A tal bússola do populacho, como dizia no começo, deveria ser matéria de real estudo sociológico. É necessário entender o motivo para a notável impopularidade das teses progressistas, tanto na política quanto na religião; isto é: por que há tal afastamento e resistência popular das releituras políticas e demais “upgrades” teológicos e morais da esquerda?
Ouso propor que seja pelo fato de a religião progressista, que hoje atinge não somente o catolicismo por meio da teologia da libertação, mas também vertentes protestantes, em especial, o anglicanismo, ter se tornado um mero apêndice ideológico e nada mais. Perdeu o sentido religioso, o porquê transcendental que, de alguma forma, todos nós procuramos — seja na religião, nos astros, no LSD etc. Tais ideologias político-religiosas, no fundo, desdenham da inteligência do homem comum, acreditam que ele não percebe quando o padre está transformando Jesus em Che Guevara, quando está usando o altar como palanque, quando faz da caridade mera solidariedade, que usa do “pão nosso de cada dia” para defender teses políticas de um governo, quando afoga as virtudes da fé clássica num emaranhado de ativismo ideológico.
Eis o grande erro da sociologia clássica: não considerar a percepção comum dos homens, ignorar Jung e Chesterton no debate acadêmico sério. O erro da religião política, por sua vez, é reduzir a consciência dos indivíduos a um mero fantoche de ocasião. Ora, há mais na inteligência popular do que meros preconceitos e moralismos tolos, como tais especialistas julgam com ar de superioridade. Costumeiramente o povo sabe reconhecer bem um pastor em meio aos embustes, e ainda que não poucos caiam nas perlas desses falsos líderes, podemos dizer tranquilamente que a maioria sente sim o fedor da rapina em batinas e ternos moralmente desajustados. Enquanto os teólogos da libertação insistem em usar da pobreza para pregar a doutrina marxista de exploração e incentivar uma consciência política nos fiéis, na contramão disso o povo grita, ainda que com fome, que “nem só de pão vive o homem, mas de toda palavra que sai da boca de Deus” (São Mateus 4,4). Isso deixa o bispo e o padre comunista perplexos; o teólogo marxista, sem saber para onde olhar. Se fossem espertos entenderiam que o que o jovem precisa e busca não é inclusão e aceitação somente, ou uma fé menos exigente que se adeque aos seus vícios e dificuldades, mas, antes, um caminho seguro, com linhas traçadas e práticas virtuosas que remendem suas fraquezas de caráter. O Bastião, operário, católico, quando chega em casa, não quer revolução, mas ter paz de espírito, beijar a esposa e os filhos, um jantar quente na panela, rezar seu terço e “coisar” com a mulher antes de dormir.

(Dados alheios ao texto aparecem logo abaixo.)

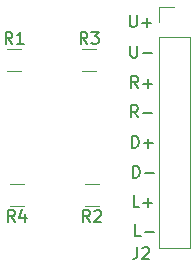
<source format=gto>
G04 #@! TF.GenerationSoftware,KiCad,Pcbnew,5.1.2-f72e74a~84~ubuntu16.04.1*
G04 #@! TF.CreationDate,2019-07-13T03:40:42-04:00*
G04 #@! TF.ProjectId,arcade_joystick_pcb,61726361-6465-45f6-9a6f-79737469636b,rev?*
G04 #@! TF.SameCoordinates,Original*
G04 #@! TF.FileFunction,Legend,Top*
G04 #@! TF.FilePolarity,Positive*
%FSLAX46Y46*%
G04 Gerber Fmt 4.6, Leading zero omitted, Abs format (unit mm)*
G04 Created by KiCad (PCBNEW 5.1.2-f72e74a~84~ubuntu16.04.1) date 2019-07-13 03:40:42*
%MOMM*%
%LPD*%
G04 APERTURE LIST*
%ADD10C,0.120000*%
%ADD11C,0.150000*%
G04 APERTURE END LIST*
D10*
X130777064Y-94975000D02*
X129572936Y-94975000D01*
X130777064Y-96795000D02*
X129572936Y-96795000D01*
X135705436Y-85365000D02*
X136909564Y-85365000D01*
X135705436Y-83545000D02*
X136909564Y-83545000D01*
X137127064Y-94975000D02*
X135922936Y-94975000D01*
X137127064Y-96795000D02*
X135922936Y-96795000D01*
X129355436Y-85365000D02*
X130559564Y-85365000D01*
X129355436Y-83545000D02*
X130559564Y-83545000D01*
X142180000Y-79950000D02*
X143510000Y-79950000D01*
X142180000Y-81280000D02*
X142180000Y-79950000D01*
X142180000Y-82550000D02*
X144840000Y-82550000D01*
X144840000Y-82550000D02*
X144840000Y-100390000D01*
X142180000Y-82550000D02*
X142180000Y-100390000D01*
X142180000Y-100390000D02*
X144840000Y-100390000D01*
D11*
X130008333Y-98157380D02*
X129675000Y-97681190D01*
X129436904Y-98157380D02*
X129436904Y-97157380D01*
X129817857Y-97157380D01*
X129913095Y-97205000D01*
X129960714Y-97252619D01*
X130008333Y-97347857D01*
X130008333Y-97490714D01*
X129960714Y-97585952D01*
X129913095Y-97633571D01*
X129817857Y-97681190D01*
X129436904Y-97681190D01*
X130865476Y-97490714D02*
X130865476Y-98157380D01*
X130627380Y-97109761D02*
X130389285Y-97824047D01*
X131008333Y-97824047D01*
X136140833Y-83087380D02*
X135807500Y-82611190D01*
X135569404Y-83087380D02*
X135569404Y-82087380D01*
X135950357Y-82087380D01*
X136045595Y-82135000D01*
X136093214Y-82182619D01*
X136140833Y-82277857D01*
X136140833Y-82420714D01*
X136093214Y-82515952D01*
X136045595Y-82563571D01*
X135950357Y-82611190D01*
X135569404Y-82611190D01*
X136474166Y-82087380D02*
X137093214Y-82087380D01*
X136759880Y-82468333D01*
X136902738Y-82468333D01*
X136997976Y-82515952D01*
X137045595Y-82563571D01*
X137093214Y-82658809D01*
X137093214Y-82896904D01*
X137045595Y-82992142D01*
X136997976Y-83039761D01*
X136902738Y-83087380D01*
X136617023Y-83087380D01*
X136521785Y-83039761D01*
X136474166Y-82992142D01*
X136358333Y-98157380D02*
X136025000Y-97681190D01*
X135786904Y-98157380D02*
X135786904Y-97157380D01*
X136167857Y-97157380D01*
X136263095Y-97205000D01*
X136310714Y-97252619D01*
X136358333Y-97347857D01*
X136358333Y-97490714D01*
X136310714Y-97585952D01*
X136263095Y-97633571D01*
X136167857Y-97681190D01*
X135786904Y-97681190D01*
X136739285Y-97252619D02*
X136786904Y-97205000D01*
X136882142Y-97157380D01*
X137120238Y-97157380D01*
X137215476Y-97205000D01*
X137263095Y-97252619D01*
X137310714Y-97347857D01*
X137310714Y-97443095D01*
X137263095Y-97585952D01*
X136691666Y-98157380D01*
X137310714Y-98157380D01*
X129790833Y-83087380D02*
X129457500Y-82611190D01*
X129219404Y-83087380D02*
X129219404Y-82087380D01*
X129600357Y-82087380D01*
X129695595Y-82135000D01*
X129743214Y-82182619D01*
X129790833Y-82277857D01*
X129790833Y-82420714D01*
X129743214Y-82515952D01*
X129695595Y-82563571D01*
X129600357Y-82611190D01*
X129219404Y-82611190D01*
X130743214Y-83087380D02*
X130171785Y-83087380D01*
X130457500Y-83087380D02*
X130457500Y-82087380D01*
X130362261Y-82230238D01*
X130267023Y-82325476D01*
X130171785Y-82373095D01*
X140382666Y-100290380D02*
X140382666Y-101004666D01*
X140335047Y-101147523D01*
X140239809Y-101242761D01*
X140096952Y-101290380D01*
X140001714Y-101290380D01*
X140811238Y-100385619D02*
X140858857Y-100338000D01*
X140954095Y-100290380D01*
X141192190Y-100290380D01*
X141287428Y-100338000D01*
X141335047Y-100385619D01*
X141382666Y-100480857D01*
X141382666Y-100576095D01*
X141335047Y-100718952D01*
X140763619Y-101290380D01*
X141382666Y-101290380D01*
X140680476Y-99382380D02*
X140204285Y-99382380D01*
X140204285Y-98382380D01*
X141013809Y-99001428D02*
X141775714Y-99001428D01*
X140550476Y-96912380D02*
X140074285Y-96912380D01*
X140074285Y-95912380D01*
X140883809Y-96531428D02*
X141645714Y-96531428D01*
X141264761Y-96912380D02*
X141264761Y-96150476D01*
X140009047Y-94422380D02*
X140009047Y-93422380D01*
X140247142Y-93422380D01*
X140390000Y-93470000D01*
X140485238Y-93565238D01*
X140532857Y-93660476D01*
X140580476Y-93850952D01*
X140580476Y-93993809D01*
X140532857Y-94184285D01*
X140485238Y-94279523D01*
X140390000Y-94374761D01*
X140247142Y-94422380D01*
X140009047Y-94422380D01*
X141009047Y-94041428D02*
X141770952Y-94041428D01*
X139919047Y-91882380D02*
X139919047Y-90882380D01*
X140157142Y-90882380D01*
X140300000Y-90930000D01*
X140395238Y-91025238D01*
X140442857Y-91120476D01*
X140490476Y-91310952D01*
X140490476Y-91453809D01*
X140442857Y-91644285D01*
X140395238Y-91739523D01*
X140300000Y-91834761D01*
X140157142Y-91882380D01*
X139919047Y-91882380D01*
X140919047Y-91501428D02*
X141680952Y-91501428D01*
X141300000Y-91882380D02*
X141300000Y-91120476D01*
X140420476Y-89302380D02*
X140087142Y-88826190D01*
X139849047Y-89302380D02*
X139849047Y-88302380D01*
X140230000Y-88302380D01*
X140325238Y-88350000D01*
X140372857Y-88397619D01*
X140420476Y-88492857D01*
X140420476Y-88635714D01*
X140372857Y-88730952D01*
X140325238Y-88778571D01*
X140230000Y-88826190D01*
X139849047Y-88826190D01*
X140849047Y-88921428D02*
X141610952Y-88921428D01*
X140450476Y-86842380D02*
X140117142Y-86366190D01*
X139879047Y-86842380D02*
X139879047Y-85842380D01*
X140260000Y-85842380D01*
X140355238Y-85890000D01*
X140402857Y-85937619D01*
X140450476Y-86032857D01*
X140450476Y-86175714D01*
X140402857Y-86270952D01*
X140355238Y-86318571D01*
X140260000Y-86366190D01*
X139879047Y-86366190D01*
X140879047Y-86461428D02*
X141640952Y-86461428D01*
X141260000Y-86842380D02*
X141260000Y-86080476D01*
X139795238Y-83252380D02*
X139795238Y-84061904D01*
X139842857Y-84157142D01*
X139890476Y-84204761D01*
X139985714Y-84252380D01*
X140176190Y-84252380D01*
X140271428Y-84204761D01*
X140319047Y-84157142D01*
X140366666Y-84061904D01*
X140366666Y-83252380D01*
X140842857Y-83871428D02*
X141604761Y-83871428D01*
X139745238Y-80672380D02*
X139745238Y-81481904D01*
X139792857Y-81577142D01*
X139840476Y-81624761D01*
X139935714Y-81672380D01*
X140126190Y-81672380D01*
X140221428Y-81624761D01*
X140269047Y-81577142D01*
X140316666Y-81481904D01*
X140316666Y-80672380D01*
X140792857Y-81291428D02*
X141554761Y-81291428D01*
X141173809Y-81672380D02*
X141173809Y-80910476D01*
M02*

</source>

A religião católica parece-me simples. Ela se adequa com naturalidade à vida na medida que a vemos com um olhar cotidiano. Dizia Gustavo Corção, ensaista católico do século 20, numa releitura das ideias de G. K. Chesterton, que normalmente o homem comum só precisa de três alqueires, uma vaca, uma família e uma paróquia para sentir-se completo. O “progressismo”, seja político ou religioso, necessita antes de uma pregação acadêmica que readeque a mensagem cristã aos moldes ideológicos da esquerda, transformando os textos bíblicos em teses sociológicas distantes do evangelho compreensível pelo homem comum. É, assim, afetado e antipovo até a raiz. E não à toa a esquerda moderna odeia o catolicismo clássico e a renovação carismática, pois ali está um núcleo duro onde ela não consegue penetrar há décadas. É uma oposição ferrenha, que vêm vencendo, crescendo e roubando, como um bom ladrão, os indivíduos que a ideologia “progressista” buscava fisgar com seu anzol militante.
Quem reúne mais pessoas hoje: o padre Paulo Ricardo, em Cachoeira Paulista, ou Lula, em seu reduto político natural, São Bernardo do Campo? Frei Gilson, às 4 horas da manhã, no YouTube, ou uma entrevista exclusiva de Lula ao Fantástico, domingo, em horário nobre? Já pensaram nisso?